Originally, Bioenergetic Analysis was conceived within, and as a challenge to, the psychoanalytic tradition. It provided a way to go beyond the limitations of talk-oriented psychoanalysis and experientially incorporate insights into bodily changes. Today, much of psychoanalytic thought has been replaced by the currently popular cognitive-behaviorism that is superficial in its understanding, focusing on short-term symptom removal as a goal and having little sense of the disturbances that may underlie the symptoms. These disturbances are largely untreated in contemporary psychotherapy and are frequently masked by a proliferation of medications that largely preclude, rather than foster, the growth of human potential. In addition, cognitive-behavioral approaches essentially ignore the body and its experience in favor of focusing on overt behavior change. Simultaneously, there has been a development of numerous approaches to personal growth that focus on the body and the physical dimensions of human experience, such as the release of muscular tensions through massage therapy, but these have primarily occurred without any in-depth understanding of the mind-body unity, which fuses somatic embodiment with psychological dynamics. Neither psychological approaches that fail to address the body, nor body-based approaches that fail to address psychology are alone adequate to achieve sustainable change for many of the most vexing problems treated by mental health professionals today.

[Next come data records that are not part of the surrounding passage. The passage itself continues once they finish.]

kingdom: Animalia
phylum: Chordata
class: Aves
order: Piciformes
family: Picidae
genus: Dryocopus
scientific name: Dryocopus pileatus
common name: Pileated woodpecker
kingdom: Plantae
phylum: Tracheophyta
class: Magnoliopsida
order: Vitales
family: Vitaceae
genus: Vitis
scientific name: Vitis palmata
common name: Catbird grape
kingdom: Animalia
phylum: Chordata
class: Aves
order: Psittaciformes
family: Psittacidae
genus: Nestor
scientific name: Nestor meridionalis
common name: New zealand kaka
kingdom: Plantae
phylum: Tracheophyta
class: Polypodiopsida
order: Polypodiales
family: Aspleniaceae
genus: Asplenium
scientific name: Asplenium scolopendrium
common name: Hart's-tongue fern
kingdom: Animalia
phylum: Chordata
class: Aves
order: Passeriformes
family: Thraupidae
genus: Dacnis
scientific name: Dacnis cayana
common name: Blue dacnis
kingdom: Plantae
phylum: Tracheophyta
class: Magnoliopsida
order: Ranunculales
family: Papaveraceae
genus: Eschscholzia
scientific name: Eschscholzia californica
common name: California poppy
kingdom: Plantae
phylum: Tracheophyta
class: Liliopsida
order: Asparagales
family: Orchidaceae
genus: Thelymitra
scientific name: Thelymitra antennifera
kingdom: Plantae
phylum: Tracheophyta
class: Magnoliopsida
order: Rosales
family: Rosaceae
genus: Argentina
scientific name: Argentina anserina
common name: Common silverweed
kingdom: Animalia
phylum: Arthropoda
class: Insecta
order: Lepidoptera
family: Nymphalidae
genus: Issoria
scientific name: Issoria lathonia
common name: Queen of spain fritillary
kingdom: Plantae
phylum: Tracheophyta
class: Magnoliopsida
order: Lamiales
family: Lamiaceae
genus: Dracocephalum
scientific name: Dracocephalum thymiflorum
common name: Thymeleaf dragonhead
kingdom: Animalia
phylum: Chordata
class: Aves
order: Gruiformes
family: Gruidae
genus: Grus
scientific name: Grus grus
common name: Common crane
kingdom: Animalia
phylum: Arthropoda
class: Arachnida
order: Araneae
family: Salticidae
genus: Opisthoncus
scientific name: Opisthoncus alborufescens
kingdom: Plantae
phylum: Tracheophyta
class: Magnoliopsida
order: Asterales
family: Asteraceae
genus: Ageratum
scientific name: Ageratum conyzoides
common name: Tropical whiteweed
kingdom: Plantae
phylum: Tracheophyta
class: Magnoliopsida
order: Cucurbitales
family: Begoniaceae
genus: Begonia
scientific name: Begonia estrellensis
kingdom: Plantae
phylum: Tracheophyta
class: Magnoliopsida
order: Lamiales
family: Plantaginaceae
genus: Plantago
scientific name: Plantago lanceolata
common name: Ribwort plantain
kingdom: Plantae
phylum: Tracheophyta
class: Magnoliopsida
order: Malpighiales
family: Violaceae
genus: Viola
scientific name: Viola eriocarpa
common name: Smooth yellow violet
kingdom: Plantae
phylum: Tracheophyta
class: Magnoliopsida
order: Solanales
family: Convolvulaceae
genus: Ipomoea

Mind-body unity is the most fundamental bioenergetic analytic concept. The bodywork is inextricably grounded within a deep understanding of personality and character dynamics, while simultaneously these psychodynamics are grounded within the lived body. Without such a holistic approach, addressing the full range of human experiences, change is likely to be short-lived for those whose issues are more personality and character driven.

Although a vibrant school of psychotherapy with an international reach has emerged out of Lowen’s pioneering work, only a relatively small, but dedicated, cadre of practitioners is now formally trained as bioenergetic therapists. Bioenergetic analysis remains relatively unknown by the mainstream of mental health practitioners.